Depuis l’entrée en vigueur des nouvelles dispositions de l’article L.121-6 du Code de la route instaurant l’infraction de non-dénonciation du conducteur, la multiplication des procédures de contestation des amendes nouvelles qui s’en sont suivies a permis de mettre en évidence les lacunes de ce texte. Parmi elles, l’imputation de cette infraction aux personnes morales faisait débat. La Cour de Cassation a finalement levé le doute.

Il résulte des dispositions de l’article L.121-6 du Code de la route entré en vigueur au 1er janvier 2017 que "Lorsqu’une infraction constatée selon les modalités prévues à l’article L. 130-9 a été commise avec un véhicule dont le titulaire du certificat d’immatriculation est une personne morale ou qui est détenu par une personne morale, le représentant légal de cette personne morale doit indiquer, par lettre recommandée avec demande d’avis de réception ou de façon dématérialisée, selon des modalités précisées par arrêté, dans un délai de quarante-cinq jours à compter de l’envoi ou de la remise de l’avis de contravention, à l’autorité mentionnée sur cet avis, l’identité et l’adresse de la personne physique qui conduisait ce véhicule, à moins qu’il n’établisse l’existence d’un vol, d’une usurpation de plaque d’immatriculation ou de tout autre événement de force majeure.
Le fait de contrevenir au présent article est puni de l’amende prévue pour les contraventions de la quatrième classe.
".

Selon ce texte donc, seul le représentant légal de la personne morale était en principe tenu de "dénoncer" l’identité du conducteur d’un véhicule ayant servi à commettre une infraction.
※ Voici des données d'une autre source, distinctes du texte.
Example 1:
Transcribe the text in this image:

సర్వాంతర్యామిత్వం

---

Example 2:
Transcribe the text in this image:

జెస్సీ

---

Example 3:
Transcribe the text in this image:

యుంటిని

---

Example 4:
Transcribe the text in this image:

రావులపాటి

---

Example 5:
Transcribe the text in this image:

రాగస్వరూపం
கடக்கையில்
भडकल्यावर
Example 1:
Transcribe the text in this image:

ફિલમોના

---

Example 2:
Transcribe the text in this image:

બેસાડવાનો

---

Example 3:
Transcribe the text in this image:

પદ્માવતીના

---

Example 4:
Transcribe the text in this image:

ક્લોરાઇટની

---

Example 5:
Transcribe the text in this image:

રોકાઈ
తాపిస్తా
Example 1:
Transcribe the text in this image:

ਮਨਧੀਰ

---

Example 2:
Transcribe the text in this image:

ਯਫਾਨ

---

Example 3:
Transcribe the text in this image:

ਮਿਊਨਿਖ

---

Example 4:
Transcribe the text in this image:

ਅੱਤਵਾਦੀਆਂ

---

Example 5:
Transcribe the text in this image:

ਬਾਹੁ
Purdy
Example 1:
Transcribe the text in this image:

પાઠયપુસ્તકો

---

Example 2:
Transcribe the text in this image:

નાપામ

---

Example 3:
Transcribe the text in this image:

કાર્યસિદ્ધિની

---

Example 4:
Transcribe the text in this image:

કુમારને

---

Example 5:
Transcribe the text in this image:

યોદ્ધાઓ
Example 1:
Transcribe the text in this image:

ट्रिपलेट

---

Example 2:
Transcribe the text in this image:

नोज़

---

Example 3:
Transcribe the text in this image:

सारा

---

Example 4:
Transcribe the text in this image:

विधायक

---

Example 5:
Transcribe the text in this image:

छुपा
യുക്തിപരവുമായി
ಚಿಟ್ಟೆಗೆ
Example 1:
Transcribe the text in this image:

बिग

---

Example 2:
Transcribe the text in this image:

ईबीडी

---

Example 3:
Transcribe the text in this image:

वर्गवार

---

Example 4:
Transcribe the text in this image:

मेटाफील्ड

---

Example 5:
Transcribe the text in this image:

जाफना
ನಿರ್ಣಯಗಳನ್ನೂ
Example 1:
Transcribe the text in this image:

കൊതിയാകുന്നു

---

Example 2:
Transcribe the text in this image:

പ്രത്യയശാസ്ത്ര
La loi pénale étant d’interprétation stricte, l’infraction de non-dénonciation du conducteur devait, en principe, n’être poursuivie qu’à l’encontre du représentant de la personne morale, seul tenu de l’obligation imposée par l’article L.121-6.

Cependant dans la pratique, les avis d’amende forfaitaire, d’amende forfaitaire majorée, voire les actes de poursuites étaient libellés et dirigés contre la personne morale elle-même.

On le comprend d’ailleurs aisément : d’une part les personnes morales sont souvent plus solvables que les particuliers, d’autre part (et surtout), l’amende forfaitaire est alors multipliée par cinq par l’effet de l’article 530-3 du code de procédure pénale.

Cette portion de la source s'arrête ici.